Un langage dessine : j'aime beaucoup ta façon d'enrouler les mots.
Surtout pas de OFF,
Ton langage est peut être codé mais parle à l'inconscient.
Il résonne avec nos propres doutes.
Il raisonne avec nos propres désirs d'absolu et de perfection, avec l'inaccessible étoile qu'on tente tous d'approcher.
Briller dans nos vie, dans notre relation à l'autre, être vrai, laisser une trace éphémère mais sublime dans l'espace de notre ciel, dans la seconde de notre vie
le courant passe, alternatif ou pas. Jolie descente... de fond. bv
La pudeur des sentiments est une chose que j’ai apprise. Elle vient avant la pudeur des mots. Maintenant j’ai la pudeur des mots. J’ai aussi appris à ne plus oublier ce que j’ai au fond de moi. Je me suis peut-être assez délivrée, ça suffit comme ça. J’ai appris à faire des noeuds du souvenir. A ne plus couper pour joindre les deux bouts car parfois on a besoin d’un petit bout pour faire un raccord sans tout recommencer. Mais rien à faire, je reviendrai pas sur la pudeur. J’ai appris aussi que tu aimes bien faire un petit raccord à chaque fois pour voir si on n’a pas manqué la séance d’avant, au cas où sinon on se ferait taper sur les doigts et ça fait mal quand ils sont gelés.

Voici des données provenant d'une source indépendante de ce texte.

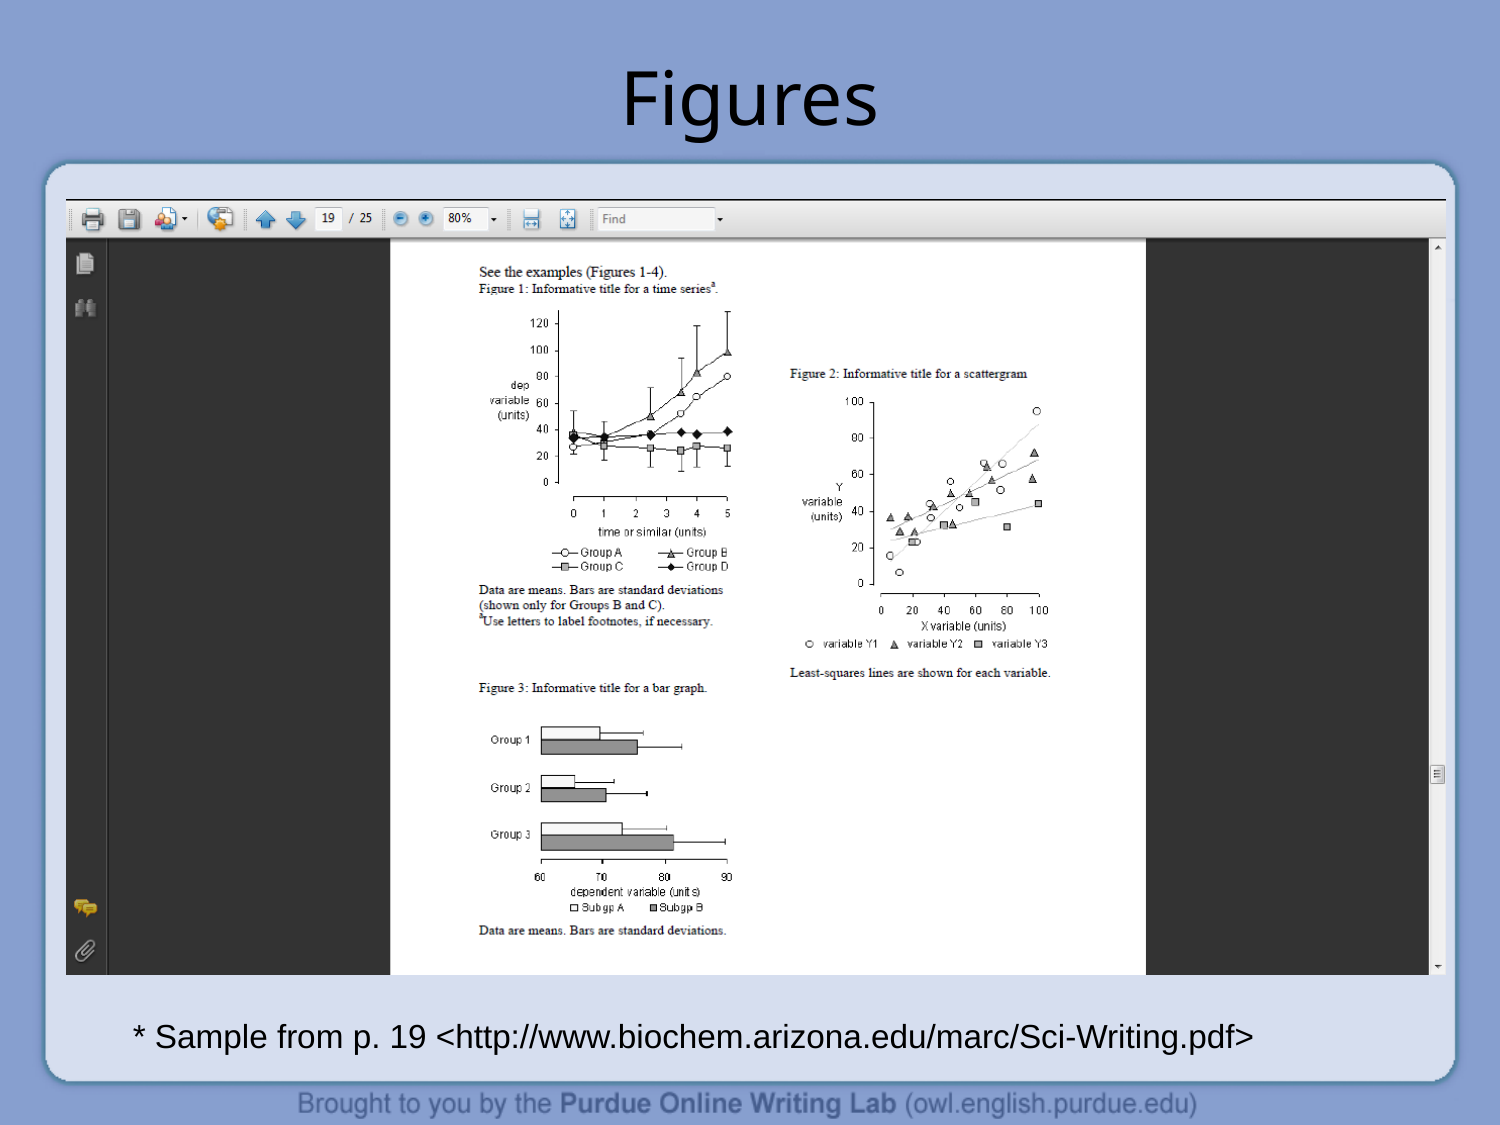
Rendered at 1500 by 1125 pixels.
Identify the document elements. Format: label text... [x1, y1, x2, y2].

text_box * Sample from p. 19 <http://www.biochem.arizona.edu/marc/Sci-Writing.pdf> [118, 1011, 1344, 1063]
picture [0, 0, 1500, 1125]
title Figures [112, 0, 1388, 186]
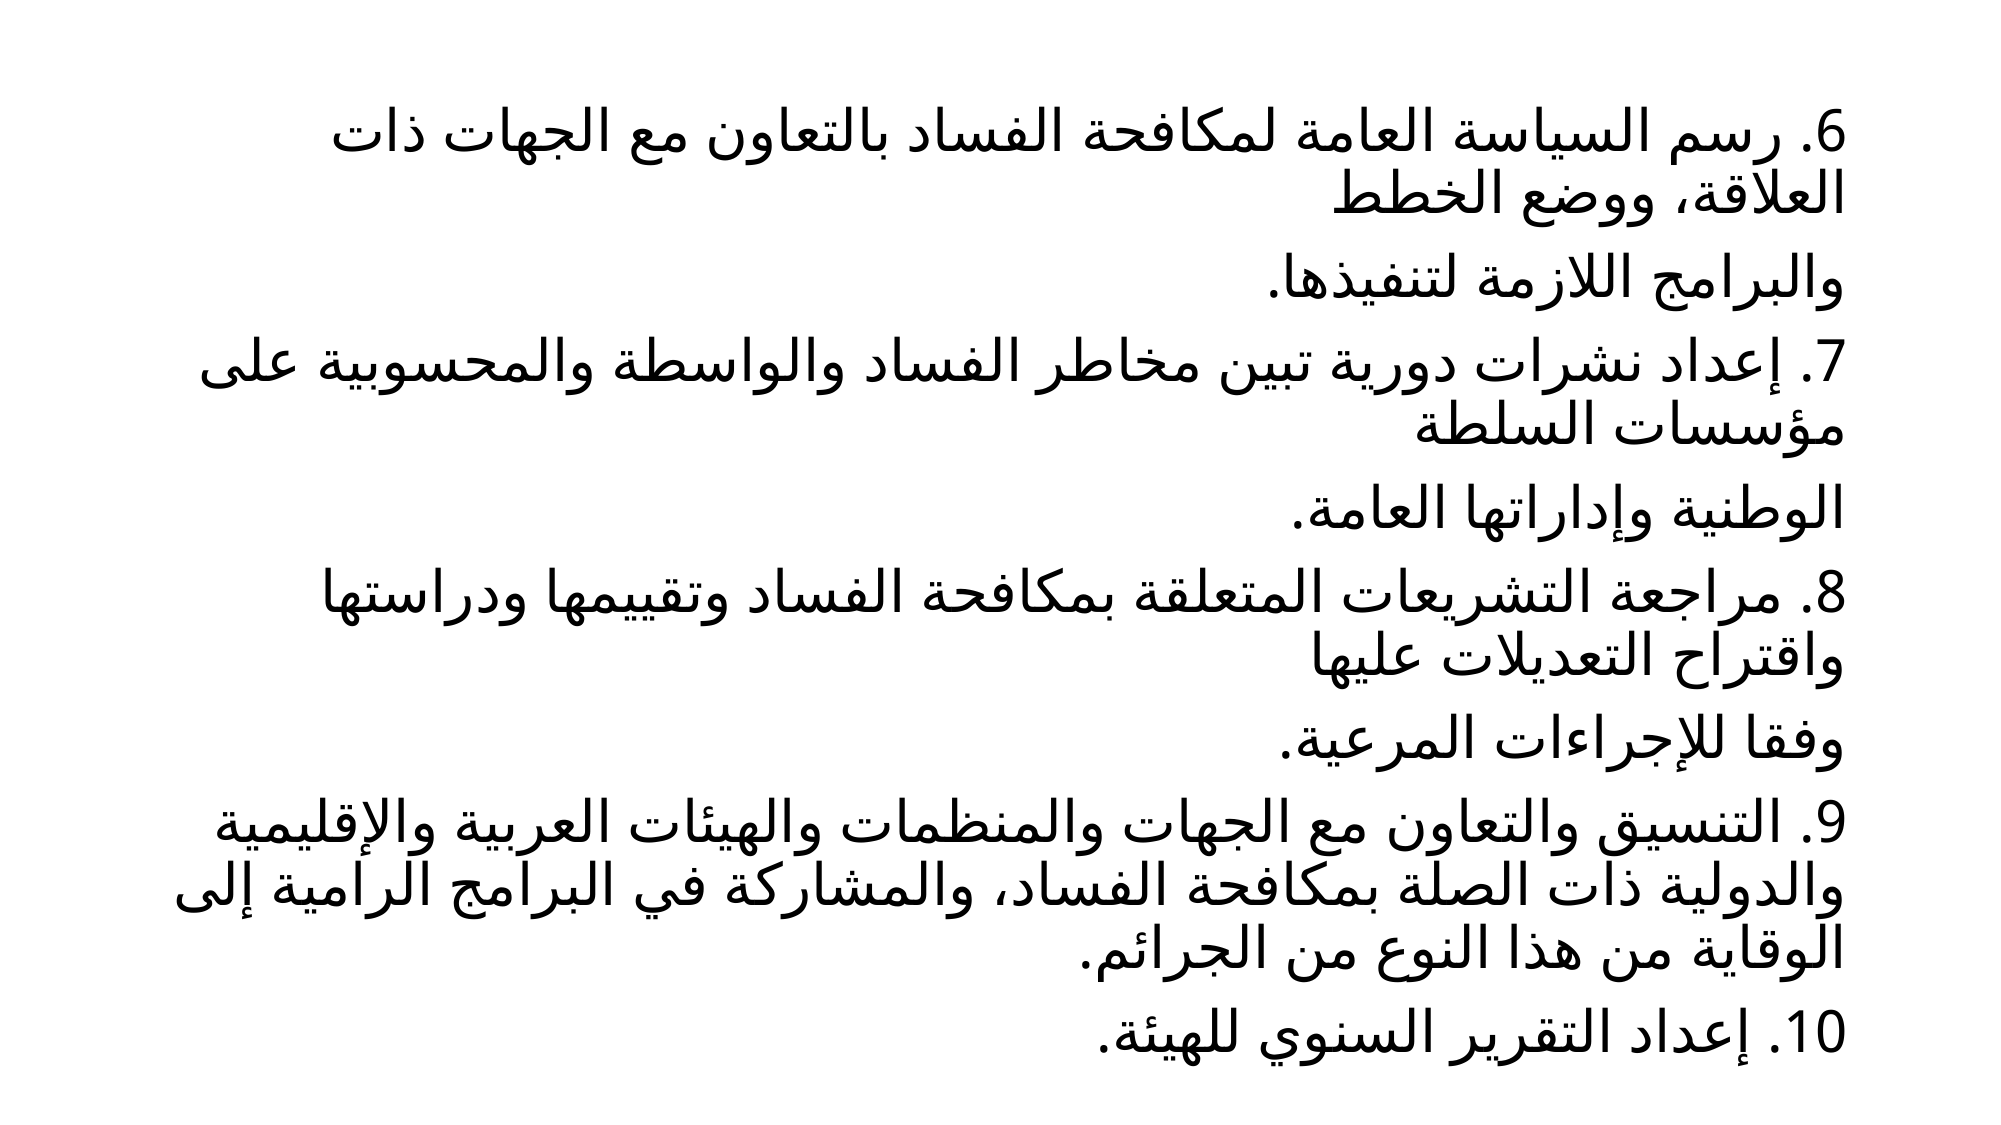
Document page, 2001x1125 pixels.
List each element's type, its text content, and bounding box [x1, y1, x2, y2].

list 6. رسم السياسة العامة لمكافحة الفساد بالتعاون مع الجهات ذات العلاقة، ووضع الخطط والبرامج اللازمة لتنفيذها. 7. إعداد نشرات دورية تبين مخاطر الفساد والواسطة والمحسوبية على مؤسسات السلطة الوطنية وإداراتها العامة. 8. مراجعة التشريعات المتعلقة بمكافحة الفساد وتقييمها ودراستها واقتراح التعديلات عليها وفقا للإجراءات المرعية. 9. التنسيق والتعاون مع الجهات والمنظمات والهيئات العربية والإقليمية والدولية ذات الصلة بمكافحة الفساد، والمشاركة في البرامج الرامية إلى الوقاية من هذا النوع من الجرائم. 10. إعداد التقرير السنوي للهيئة. [137, 93, 1863, 1073]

Et voilà. Au hasard d'une navigation, un dimanche soir, un nom, un commentaire sur le blog de bv. Une rencontre avec une autre écriture et d'autres réflexions. Grégory Sey. C'est frappant d'écho avec des morceaux de soi. Au fond. Ces mots écrits à d'autres moments sont là, lus à cet instant. Transportent. Mots, pudeur, oui... Le silence qui crie ou qui s'écrit.
Puis l'envie d'écrire quelques mots, par pudeur, comme toujours. Par pudeur des sentiments.
Un billet posté le 12 du mois dernier mais toujours frais. Il m'a parlé et interpellé.
"Où aller ? Par où commencer ? Dire des choses décentes. Décence, immense. Par pudeur. Lapidaire des sentiments."
J'ai l'envie de continuer, je sais) le paragraphe d'écrire (bien qu'il n'est pas inachevé, mais je suis sure de produire si ce n'est les même mots, pratiquement le même sens voulu, la même humeur exprimée.
Dire, faire et défaire les nœuds, les mots ne sont que pudeur sans l'indécence de leurs sens. Le langage se voudrait simple, mais il se dessine trop souvent en dehors des sentiments. il devient un silence intelligent mais surtout indécent.
C'est si bien dit.
Chercher les limites entre ce qui est vrai et ce qui est faux.
Faire évanouir la pudeur au profit d'une vérité simple, touchante.
La pudeur est aussi un outil d'éducation pour certains et ce côté là est souvent à revisiter.